• **TASKS FOR THIS EXERCISE**:
• a. What commission rate does the Didi article say Didi reportedly charged during its launch period?
• b. Rewrite the Didi article from "Why it matters: This" to "Yekaterinburg by year-end.", inclusive, changing "self-employed drivers" to "independent drivers".
• c. Does each statement agree with the Didi article? Answer yes or no and quote the deciding words. (i) Tatarstan is Didi's first move into the European market. (ii) Didi disclosed its local partners in Kazan. (iii) The average commission in the Russian market is 10%.

• **EXTRACT**:
• • •

China’s biggest ride-hailing platform Didi Chuxing said on Tuesday that it has launched ride-hailing services in the Tatarstan Republic, part of the Russian Federation, as it resumes its global expansion following the onset of the Covid-19 pandemic.
Why it matters: This marks Didi’s first expansion into the European market after concentrating global expansion efforts in South America over the past three years. Overseas expansion is a key driver for its business growth given slowing momentum in its domestic market.
Details: Didi has launched a ride-hailing service in Kazan, the capital city of the Tatarstan Republic, through partnerships with local commercial fleets and hiring self-employed drivers, a company spokeswoman said on Wednesday.
- Driver recruitment started in late July, according to an announcement. It did not disclose its local partners or the size of its fleet.
- Didi began searching this year for local talent across Russia, including in St. Petersburg, Russian media reported citing persons familiar with the matter, and is looking to expand operations to cities including Moscow and Yekaterinburg by year-end.
- The ride-hailing giant is reportedly (in Chinese) taking an aggressive approach, undercutting rivals with a low commission rate of 5% during the launch period starting late July, compared with the average 15% to 20% in the Russian market. Didi declined to reveal further details about the launch campaign.

• • •

• **DATA RECORDS**:

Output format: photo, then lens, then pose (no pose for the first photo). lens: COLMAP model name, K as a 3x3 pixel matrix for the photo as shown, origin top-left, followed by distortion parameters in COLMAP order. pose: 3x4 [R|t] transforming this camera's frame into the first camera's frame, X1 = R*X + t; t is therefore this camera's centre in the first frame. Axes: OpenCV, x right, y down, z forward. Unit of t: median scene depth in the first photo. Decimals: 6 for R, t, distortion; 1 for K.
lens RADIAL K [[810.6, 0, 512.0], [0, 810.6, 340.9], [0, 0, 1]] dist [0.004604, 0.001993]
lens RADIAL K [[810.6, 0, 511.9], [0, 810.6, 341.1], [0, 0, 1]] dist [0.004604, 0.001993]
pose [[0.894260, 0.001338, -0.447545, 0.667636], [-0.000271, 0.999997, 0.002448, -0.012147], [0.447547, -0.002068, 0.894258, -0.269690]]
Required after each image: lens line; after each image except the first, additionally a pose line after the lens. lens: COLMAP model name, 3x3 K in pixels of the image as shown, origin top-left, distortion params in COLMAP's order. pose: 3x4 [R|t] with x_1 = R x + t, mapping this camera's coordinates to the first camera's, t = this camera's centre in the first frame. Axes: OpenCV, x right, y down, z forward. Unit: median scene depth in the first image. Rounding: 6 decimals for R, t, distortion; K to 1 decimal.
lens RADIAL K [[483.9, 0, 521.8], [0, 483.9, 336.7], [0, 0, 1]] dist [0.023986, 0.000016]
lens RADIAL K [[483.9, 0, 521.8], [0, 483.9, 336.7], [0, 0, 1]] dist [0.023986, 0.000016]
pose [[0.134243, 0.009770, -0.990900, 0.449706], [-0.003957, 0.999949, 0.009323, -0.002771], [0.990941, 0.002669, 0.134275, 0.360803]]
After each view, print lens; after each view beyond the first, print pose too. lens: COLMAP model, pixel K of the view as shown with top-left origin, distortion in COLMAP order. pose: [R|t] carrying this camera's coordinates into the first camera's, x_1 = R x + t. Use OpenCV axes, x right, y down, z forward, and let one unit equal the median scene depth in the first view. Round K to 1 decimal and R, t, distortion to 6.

• • •

• **YOUR RESPONSES**:
• a. 5%

• b.
Why it matters: This marks Didi’s first expansion into the European market after concentrating global expansion efforts in South America over the past three years. Overseas expansion is a key driver for its business growth given slowing momentum in its domestic market.
Details: Didi has launched a ride-hailing service in Kazan, the capital city of the Tatarstan Republic, through partnerships with local commercial fleets and hiring independent drivers, a company spokeswoman said on Wednesday.
- Driver recruitment started in late July, according to an announcement. It did not disclose its local partners or the size of its fleet.
- Didi began searching this year for local talent across Russia, including in St. Petersburg, Russian media reported citing persons familiar with the matter, and is looking to expand operations to cities including Moscow and Yekaterinburg by year-end.

• c.
(i) Yes: "This marks Didi’s first expansion into the European market"
(ii) No: "It did not disclose its local partners or the size of its fleet."
(iii) No: "compared with the average 15% to 20% in the Russian market"